When I first arrived in Kampala I was enamored with Africa. Maybe it was because I was still loopy from all the benadryl that I had to take on the KLM flight that insisted on serving almonds (I am allergic), maybe it was because I was glad to step on any ground after 27 hours of flying or maybe it was because I just liked how warm it was here. But more than anything I think it was the smell of Uganda. Chase told me that it was going to smell different here. When I asked him what it would smell like he said “sweat,” which certainly isn’t far off. Uganda smell like a mix of campfire smoke, roasting meat and sweet sweat that hangs in the humidity. I love it.

After my initial fascination wore off I began to realize that I was seeing the same scene over and over. The same child standing alone by a dumpster or playing with a waterbottle. The same mother selling clothes or washing clothes of hanging clothes out to dry. The same man pushing a bundle of sticks or wood or a bag of sand on the seat of his bike. The same small house with a metal roof. The same red dirt and green palm tree. Everywhere. Uganda, despite an undeniable life, does not change.

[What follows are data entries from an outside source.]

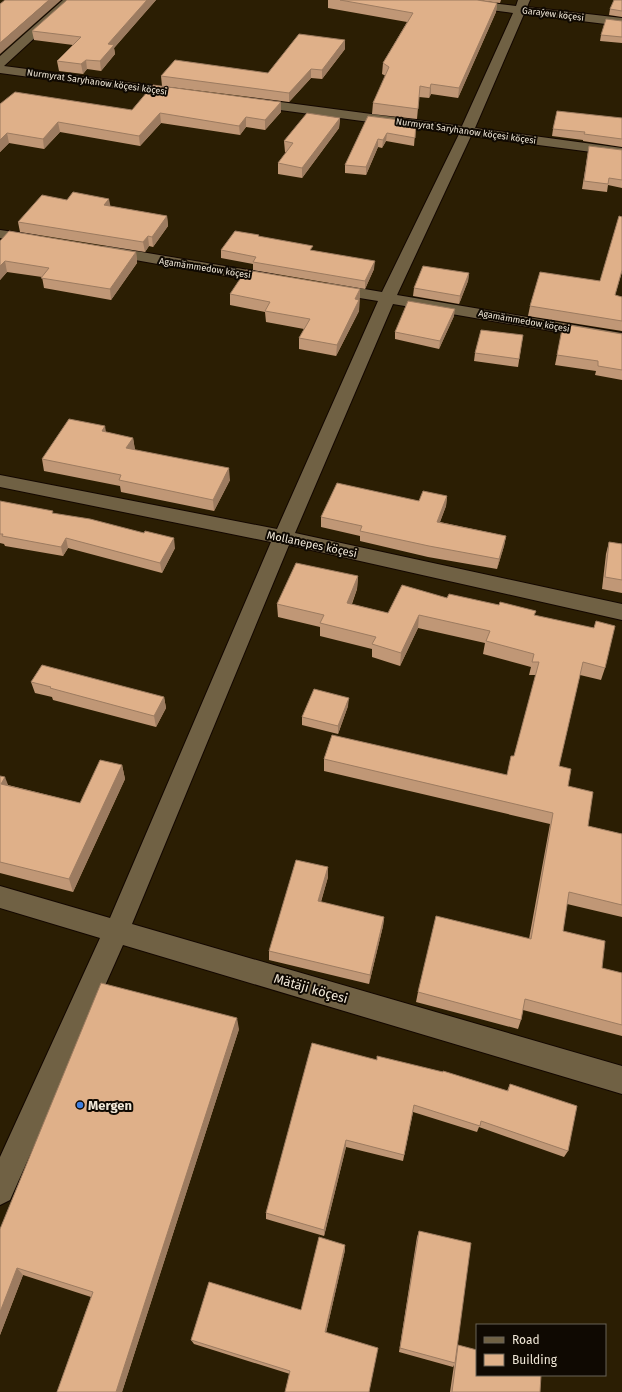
<svg xmlns="http://www.w3.org/2000/svg" width="622" height="1392" font-family="'Fira Sans',sans-serif">
	<rect width="100%" height="100%" fill="#2b1e03"/>
	<g fill="none" stroke-linecap="round" stroke-linejoin="round">
		<defs>
			<g id="street">
				<path d="M63,0H76L4,66L179,89L184,90L185,93L184,96L179,97L0,73V56Z"/>
				<path d="M430,0H465L516,6L518,0H530L527,7L622,18V26L524,14L475,128L622,148V156L471,136L397,295L622,333V343L393,304L295,533L622,604V620L289,545L132,924L622,1066V1094L123,945L10,1200L0,1205V1157L100,938L0,908V886L110,918L271,542L0,487V475L277,529L378,301L329,293L323,291L321,288L323,285L329,283L382,292L459,134L251,106L246,105L245,102L246,99L251,98L462,126L513,13L436,3L432,2Z"/>
				<path d="M0,230L35,235L40,237L43,240L40,243L35,245L0,238Z"/>
				<path d="M106,246L272,274L278,276L280,279L278,282L272,284L101,254L98,251L101,248Z"/>
			</g>
		</defs>
		<use href="#street" stroke="#130700" stroke-width="2"/>
		<use href="#street" fill="#706144" fill-rule="evenodd"/>
	</g>
	<g fill="#c09776">
		<path d="M67,0H156L114,48L115,54L101,71L87,69L83,74L59,71L57,61L73,45L34,40L32,31Z"/>
		<path d="M328,0H477L497,3L496,12L458,98L431,94L429,98L419,97L417,119L372,114L373,103L386,76L382,74L383,63L407,22L328,8Z"/>
		<path d="M478,0H501L500,3Z"/>
		<path d="M622,0V17L609,15L610,9Z"/>
		<path d="M622,21V43L600,41L601,35Z"/>
		<path d="M345,49L322,79L311,78L289,102L162,86L161,76L268,73Z"/>
		<path d="M281,102V112L265,130L246,127L240,135L161,123L140,146L60,132L44,149L9,143L0,152V104L132,110Z"/>
		<path d="M368,116L416,122L414,146L386,141L382,148L378,147L366,175L345,173V165Z"/>
		<path d="M340,118L339,128L302,178L278,174V163L287,152H285L284,141Z"/>
		<path d="M622,118V147L583,141V140L552,136L553,129Z"/>
		<path d="M589,146L622,150V188L608,185L607,192L582,189Z"/>
		<path d="M110,206L167,216L168,226L153,247L149,246L145,252L20,232L18,222Z"/>
		<path d="M622,217V272L615,295L622,297V331L528,316L530,306L600,281Z"/>
		<path d="M259,235V237L313,251L374,269L365,289L253,270V264L221,258V250Z"/>
		<path d="M0,241L136,252L137,263L111,300L44,288L42,277L7,272L0,280Z"/>
		<path d="M469,273L468,281L459,304L413,296L414,288Z"/>
		<path d="M360,289L359,311L336,356L299,349V338L304,329L266,322L265,312L230,305V294Z"/>
		<path d="M454,316L439,349L395,339V332Z"/>
		<path d="M622,334V380L595,375L596,371L555,365L557,355Z"/>
		<path d="M523,335L518,367L474,361L475,353Z"/>
		<path d="M106,432L133,438L135,450L230,480L214,511L121,492L120,486L44,471L42,459Z"/>
		<path d="M447,496L446,506L440,522L506,536L504,546L497,569L428,557L360,541V536L321,527V517Z"/>
		<path d="M0,501L54,514L175,548L162,573L68,548L63,556L5,546L4,544L0,543Z"/>
		<path d="M609,542L622,544V593L602,589L606,554Z"/>
		<path d="M358,576L357,589L352,604L388,613L447,598L536,611L534,616L594,628L596,621L605,668L601,680L580,675L559,766L568,786L588,826L622,834V917L567,904L563,931L602,968L622,973V1036L523,1010L521,1020L518,1029L416,1002L418,992L529,939L550,824L324,771V759L507,775L514,756L536,675H529L531,667L483,654L485,643L418,628L400,666L372,657V649L320,636V627L278,617L277,604Z"/>
		<path d="M31,682L164,697L166,708L156,727L53,700L52,697L35,693Z"/>
		<path d="M348,706L338,734L302,725V717Z"/>
		<path d="M122,765L125,779L73,892L0,873V776L8,785L80,803Z"/>
		<path d="M328,867V877L321,902L384,917L383,926L369,984L269,960V951Z"/>
		<path d="M239,1029L122,1392H57L91,1297L23,1275L0,1335V1229Z"/>
		<path d="M377,1060L507,1091L510,1084L568,1151L564,1157L479,1127L477,1132L413,1112L403,1161L346,1147L324,1236L266,1219V1213Z"/>
		<path d="M419,1231L457,1347L458,1345L540,1392H450L454,1365L453,1367L399,1352L417,1237Z"/>
		<path d="M345,1245V1250L326,1333L290,1374L194,1344L191,1340L301,1310Z"/>
	</g>
	<g fill="#9c7b60">
		<path d="M49,0H61L0,54V43Z"/>
		<path d="M147,0H156L114,48L115,54L101,71L100,61L108,44Z"/>
		<path d="M497,3L496,12L458,98L459,88Z"/>
		<path d="M345,40V49L322,79V70Z"/>
		<path d="M86,60L87,69L83,74L81,64Z"/>
		<path d="M311,69V78L289,102V93Z"/>
		<path d="M431,84V94L429,98L430,88Z"/>
		<path d="M281,102V112L265,130V120Z"/>
		<path d="M160,113L161,123L140,146L139,136Z"/>
		<path d="M246,117V127L240,135L239,126Z"/>
		<path d="M340,118L339,128L302,178V168Z"/>
		<path d="M58,122L60,132L44,149L43,139Z"/>
		<path d="M7,133L9,143L0,152V140Z"/>
		<path d="M387,133L386,141L382,148L383,140Z"/>
		<path d="M378,139V147L366,175V167Z"/>
		<path d="M109,199L111,209L104,205Z"/>
		<path d="M167,216L168,226L153,247L152,237Z"/>
		<path d="M148,236L149,246L145,252L143,242Z"/>
		<path d="M136,252L137,263L111,300L110,289Z"/>
		<path d="M5,261L7,272L0,280V266Z"/>
		<path d="M375,261L374,269L365,289V281Z"/>
		<path d="M469,273L468,281L459,304L460,296Z"/>
		<path d="M360,289L359,311L336,356L337,345L355,299Z"/>
		<path d="M455,309L454,316L439,349L440,341Z"/>
		<path d="M105,426L107,438L102,431Z"/>
		<path d="M133,438L135,450L126,448Z"/>
		<path d="M229,468L230,480L214,511L213,500Z"/>
		<path d="M447,496L446,506L436,532L437,522Z"/>
		<path d="M506,536L504,546L497,569L499,559Z"/>
		<path d="M66,538L68,548L63,556L61,547Z"/>
		<path d="M174,538L175,548L162,573L160,563Z"/>
		<path d="M358,576L357,589L347,616V603Z"/>
		<path d="M419,615L418,628L400,666L401,653Z"/>
		<path d="M164,697L166,708L156,727L154,716Z"/>
		<path d="M349,698L348,706L338,734V726Z"/>
		<path d="M122,765L125,779L73,892L69,879Z"/>
		<path d="M5,777L10,790L1,784Z"/>
		<path d="M328,867V877L318,911V901Z"/>
		<path d="M384,917L383,926L369,984L370,975Z"/>
		<path d="M237,1018L239,1029L122,1392H116Z"/>
		<path d="M346,1140V1147L324,1236V1230Z"/>
		<path d="M345,1245V1250L325,1337V1332Z"/>
		<path d="M17,1268L23,1275L0,1335V1312Z"/>
	</g>
	<g fill="#dfb089" stroke="#9c7b60">
		<path d="M5,0H49L0,43V4Z"/>
		<path d="M67,0H147L108,44L114,45L100,61L86,60L81,64L57,61L81,37L32,31Z"/>
		<path d="M340,0H477L497,3L459,88L431,84L430,88L420,86L418,109L373,103L389,67L383,63L413,13Z"/>
		<path d="M614,0H622V11L610,9Z"/>
		<path d="M606,19L622,21V37L601,35Z"/>
		<path d="M299,34L345,40L322,70L311,69L289,93L161,76L175,60L268,73Z"/>
		<path d="M153,85L281,102L265,120L246,117L239,126L160,113L139,136L58,122L43,139L7,133L0,140V104L15,92L132,110Z"/>
		<path d="M557,111L622,118V139L584,134L585,132L553,129Z"/>
		<path d="M307,113L340,118L302,168L278,163L293,143L284,141Z"/>
		<path d="M368,116L416,122L415,138L387,133L383,140L378,139L366,167L345,165Z"/>
		<path d="M589,146L622,150V180L609,178L608,184L584,181Z"/>
		<path d="M73,192L109,199L104,205L167,216L152,237L148,236L143,242L18,222L42,195L67,200Z"/>
		<path d="M619,216L622,217V270L615,295L622,297V321L530,306L540,272L600,281Z"/>
		<path d="M9,231L136,252L110,289L41,278L49,268L5,261L0,266V241Z"/>
		<path d="M235,231L259,235L258,236L313,246L310,250L375,261L365,281L253,262L256,257L221,250Z"/>
		<path d="M423,266L469,273L460,296L414,288Z"/>
		<path d="M246,270L360,289L355,299L359,300L337,345L299,338L310,319L265,311L270,302L230,294Z"/>
		<path d="M408,301L455,309L440,341L395,332Z"/>
		<path d="M563,324L622,334V370L598,366V361L557,355Z"/>
		<path d="M481,330L523,335L519,359L475,353Z"/>
		<path d="M69,419L105,426L102,431L133,438L126,448L229,468L213,500L119,480L121,475L42,459Z"/>
		<path d="M337,483L419,501L423,491L447,496L437,522L506,536L499,559L429,546L360,531L362,526L321,517Z"/>
		<path d="M0,501L53,511L52,513L90,519L144,533L145,531L174,538L160,563L66,538L61,547L2,536L3,534H0Z"/>
		<path d="M609,542L622,544V580L605,577Z"/>
		<path d="M296,563L358,576L347,603L388,613L402,585L447,598L449,594L499,605L500,602L536,611L534,615L594,628L596,621L615,626L605,668L583,662L559,766L571,769L568,786L593,792L588,826L622,834V905L569,892L563,931L605,941L602,968L622,973V1025L525,999L521,1020L418,992L436,916L531,939L553,813L324,759L332,735L507,775L511,756H514L539,662H532L534,654L486,641L490,631L419,615L401,653L372,644L376,637L320,623L324,615L277,604Z"/>
		<path d="M42,665L164,697L154,716L50,688L51,687L31,682Z"/>
		<path d="M314,689L349,698L338,726L302,717Z"/>
		<path d="M100,760L122,765L69,879L0,862V776L5,777L1,784L80,803Z"/>
		<path d="M296,860L328,867L318,901L384,917L370,975L269,951Z"/>
		<path d="M101,983L237,1018L116,1392H57L93,1292L17,1268L0,1312V1229Z"/>
		<path d="M312,1043L377,1060V1056L443,1072V1071L508,1091L510,1084L577,1106L568,1151L481,1121L480,1126L414,1105L404,1155L346,1140L324,1230L266,1213Z"/>
		<path d="M419,1231L471,1243L455,1363L400,1348Z"/>
		<path d="M319,1237L345,1245L325,1332L378,1348L369,1392H285L290,1371L191,1340L209,1282L301,1310Z"/>
		<path d="M458,1345L477,1350V1375H541L540,1392H452Z"/>
	</g>
	<circle fill="#3f7fe0" stroke="#0f0902" stroke-width="1.5" cx="80" cy="1105" r="4"/>
	<g text-anchor="middle" stroke-width="4" stroke-linejoin="round" paint-order="stroke">
		<g font-size="9" fill="#f0e7d7" stroke="#0f0902">
			<text transform="translate(553 14) rotate(7)" y="3">Garaýew köçesi</text>
			<text transform="translate(97 82) rotate(8)" y="3">Nurmyrat Saryhanow köçesi köçesi</text>
			<text transform="translate(466 131) rotate(8)" y="3">Nurmyrat Saryhanow köçesi köçesi</text>
			<text transform="translate(205 268) rotate(9)" y="3">Agamämmedow köçesi</text>
			<text transform="translate(524 321) rotate(10)" y="3">Agamämmedow köçesi</text>
		</g>
		<g font-size="11" fill="#f0e7d7" stroke="#0f0902">
			<text transform="translate(312 544) rotate(12)" y="4">Mollanepes köçesi</text>
		</g>
		<g font-size="13" fill="#f0e7d7" stroke="#0f0902">
			<text transform="translate(311 988) rotate(16)" y="5">Mätäji köçesi</text>
		</g>
		<g font-size="13" font-weight="bold" fill="#f0e7d7" stroke="#0f0902" text-anchor="start">
			<text x="88" y="1110">Mergen</text>
		</g>
	</g>
	<rect x="476" y="1324" width="130" height="52" fill="#0f0902" stroke="#696257"/>
	<rect x="484" y="1337" width="20" height="6" fill="#706144" stroke="#696257"/>
	<text x="512" y="1344" font-size="12" fill="#f0e7d7">Road</text>
	<rect x="484" y="1354" width="20" height="12" fill="#dfb089" stroke="#696257"/>
	<text x="512" y="1364" font-size="12" fill="#f0e7d7">Building</text>
</svg>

After I caught on to this congruency I noticed a sign. It was in downtown Kampala somewhat near the Simba Casino. It said “Kingdom Kampala: a work in Progress.” I wish that I would have gotten a picture of the sign, but I didn’t have my camera out and we were in the bus. It was painted on a green sheet metal wall in large letters. To me, progress implies change, movement forward and steps in a new direction. But more than anything, progress implies that the new habits, outweigh the old. But, Uganda is both being built and falling apart. There are buildings that are under construction that eerily (as Patrick pointed out) might never be finished. (Yesterday I saw a crane with weeds growing on it). And there are buildings falling apart that eerily, might never be saved. I guess the question for Kampala is: does the construction and growth outweigh the number of things that fall apart? Does the new outweigh the old?

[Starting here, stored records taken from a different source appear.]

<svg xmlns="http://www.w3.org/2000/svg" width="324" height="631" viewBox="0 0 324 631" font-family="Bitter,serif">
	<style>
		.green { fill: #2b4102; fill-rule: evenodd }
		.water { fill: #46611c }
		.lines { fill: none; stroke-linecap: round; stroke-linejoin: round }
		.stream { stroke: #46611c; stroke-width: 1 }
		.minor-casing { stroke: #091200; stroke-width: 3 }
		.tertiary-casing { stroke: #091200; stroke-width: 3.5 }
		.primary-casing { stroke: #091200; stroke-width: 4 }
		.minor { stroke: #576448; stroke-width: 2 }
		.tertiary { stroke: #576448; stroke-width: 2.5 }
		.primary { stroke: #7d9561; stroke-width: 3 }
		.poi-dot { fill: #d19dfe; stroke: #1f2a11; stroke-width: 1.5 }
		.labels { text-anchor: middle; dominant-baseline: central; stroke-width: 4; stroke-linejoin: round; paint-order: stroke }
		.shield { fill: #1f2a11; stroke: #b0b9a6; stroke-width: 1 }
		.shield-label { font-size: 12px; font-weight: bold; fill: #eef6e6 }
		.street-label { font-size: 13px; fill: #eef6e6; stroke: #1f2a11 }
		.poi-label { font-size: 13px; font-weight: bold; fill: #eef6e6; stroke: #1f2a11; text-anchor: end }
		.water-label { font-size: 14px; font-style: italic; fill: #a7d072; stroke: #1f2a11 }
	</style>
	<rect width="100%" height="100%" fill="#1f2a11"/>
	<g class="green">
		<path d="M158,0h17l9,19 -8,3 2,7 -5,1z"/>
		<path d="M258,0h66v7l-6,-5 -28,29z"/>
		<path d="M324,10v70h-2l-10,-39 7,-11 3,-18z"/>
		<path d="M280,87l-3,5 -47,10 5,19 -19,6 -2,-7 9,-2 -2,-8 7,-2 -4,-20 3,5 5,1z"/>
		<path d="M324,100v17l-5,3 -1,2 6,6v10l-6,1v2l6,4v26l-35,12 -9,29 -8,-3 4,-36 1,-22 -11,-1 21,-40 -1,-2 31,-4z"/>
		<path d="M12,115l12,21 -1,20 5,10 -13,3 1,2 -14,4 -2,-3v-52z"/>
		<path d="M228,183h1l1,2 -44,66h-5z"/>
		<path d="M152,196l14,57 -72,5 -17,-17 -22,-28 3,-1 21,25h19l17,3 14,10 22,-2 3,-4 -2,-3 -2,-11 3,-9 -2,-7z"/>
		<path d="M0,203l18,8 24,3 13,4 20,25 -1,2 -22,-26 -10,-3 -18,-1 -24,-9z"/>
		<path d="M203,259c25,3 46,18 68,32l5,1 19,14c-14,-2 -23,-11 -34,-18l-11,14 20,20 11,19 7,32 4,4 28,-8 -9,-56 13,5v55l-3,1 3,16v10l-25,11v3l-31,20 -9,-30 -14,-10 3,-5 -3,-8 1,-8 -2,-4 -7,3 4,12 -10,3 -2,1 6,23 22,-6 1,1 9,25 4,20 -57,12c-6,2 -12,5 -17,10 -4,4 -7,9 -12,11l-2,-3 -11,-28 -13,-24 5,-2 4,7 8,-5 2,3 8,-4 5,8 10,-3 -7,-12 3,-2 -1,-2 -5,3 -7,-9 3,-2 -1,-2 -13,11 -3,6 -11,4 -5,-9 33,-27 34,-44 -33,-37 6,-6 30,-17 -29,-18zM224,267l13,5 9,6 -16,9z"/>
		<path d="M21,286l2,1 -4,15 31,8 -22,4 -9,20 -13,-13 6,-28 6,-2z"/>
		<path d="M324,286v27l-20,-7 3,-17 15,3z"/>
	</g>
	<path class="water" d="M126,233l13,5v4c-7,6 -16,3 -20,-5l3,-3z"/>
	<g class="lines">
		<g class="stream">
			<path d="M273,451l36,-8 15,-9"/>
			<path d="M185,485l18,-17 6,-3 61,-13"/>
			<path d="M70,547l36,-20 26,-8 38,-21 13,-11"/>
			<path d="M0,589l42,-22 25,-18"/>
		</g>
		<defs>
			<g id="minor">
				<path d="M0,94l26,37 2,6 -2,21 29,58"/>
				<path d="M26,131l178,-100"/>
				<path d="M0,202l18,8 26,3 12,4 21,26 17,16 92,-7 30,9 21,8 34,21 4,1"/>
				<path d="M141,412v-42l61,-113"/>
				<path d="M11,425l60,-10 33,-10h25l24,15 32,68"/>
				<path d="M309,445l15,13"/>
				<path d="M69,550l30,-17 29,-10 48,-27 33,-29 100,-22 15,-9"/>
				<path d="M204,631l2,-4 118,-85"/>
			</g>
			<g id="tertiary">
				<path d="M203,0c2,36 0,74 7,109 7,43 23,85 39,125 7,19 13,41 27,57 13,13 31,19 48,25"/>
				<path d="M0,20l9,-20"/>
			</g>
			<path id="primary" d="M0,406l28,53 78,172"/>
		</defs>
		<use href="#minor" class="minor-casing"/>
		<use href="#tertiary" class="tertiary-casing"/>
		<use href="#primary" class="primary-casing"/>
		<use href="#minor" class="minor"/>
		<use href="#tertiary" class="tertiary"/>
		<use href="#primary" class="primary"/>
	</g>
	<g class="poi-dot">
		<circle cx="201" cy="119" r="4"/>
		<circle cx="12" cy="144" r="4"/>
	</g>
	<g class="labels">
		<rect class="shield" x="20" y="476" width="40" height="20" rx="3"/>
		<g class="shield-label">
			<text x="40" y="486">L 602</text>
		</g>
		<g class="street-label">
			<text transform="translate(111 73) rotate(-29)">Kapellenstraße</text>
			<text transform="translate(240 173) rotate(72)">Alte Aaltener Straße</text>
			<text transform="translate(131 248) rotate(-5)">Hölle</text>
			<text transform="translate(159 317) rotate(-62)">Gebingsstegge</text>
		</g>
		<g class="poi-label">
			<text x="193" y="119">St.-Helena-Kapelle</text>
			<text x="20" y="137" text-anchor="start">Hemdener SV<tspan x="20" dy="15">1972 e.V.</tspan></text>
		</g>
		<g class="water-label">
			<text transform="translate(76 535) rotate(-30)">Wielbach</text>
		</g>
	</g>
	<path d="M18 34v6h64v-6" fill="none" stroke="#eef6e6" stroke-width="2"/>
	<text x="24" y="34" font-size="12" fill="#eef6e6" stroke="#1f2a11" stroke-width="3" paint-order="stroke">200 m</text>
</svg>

5 thoughts on “Kingdom Kampala

  1. This post really made me think, and I loved the line “Uganda, despite an undeniable life, does not change.”

    I’m excited to read your posts, especially when you spend time out of the city.

  2. Alison, you are such a descriptive writer, thanks for painting a picture of your arrival :)! Keep writing! Stay healthy…darn airlines!

  3. Alison,
    Wow..I got a vivid mental picture of Uganada from reading your detailed description! Looking forward to following you on this journey..Take care..Uncle Mark

  4. Hi Alison, I’m Michelle and I went on the trip last year. I’ll be stalking all of your posts primarily because I would give anything to be in your position! I remember the smell too. You will never forget it. Your post made me think a lot. In my head, it’s still Kingdom Kampala, even if it doesn’t change. I look forward to reading more as you head north! My thoughts are with all of you!

  5. “Uganda is both being built and falling apart.” Awesome, awesome, awesome. Kind of can be applied to the current state of the world, no? This is such a great post.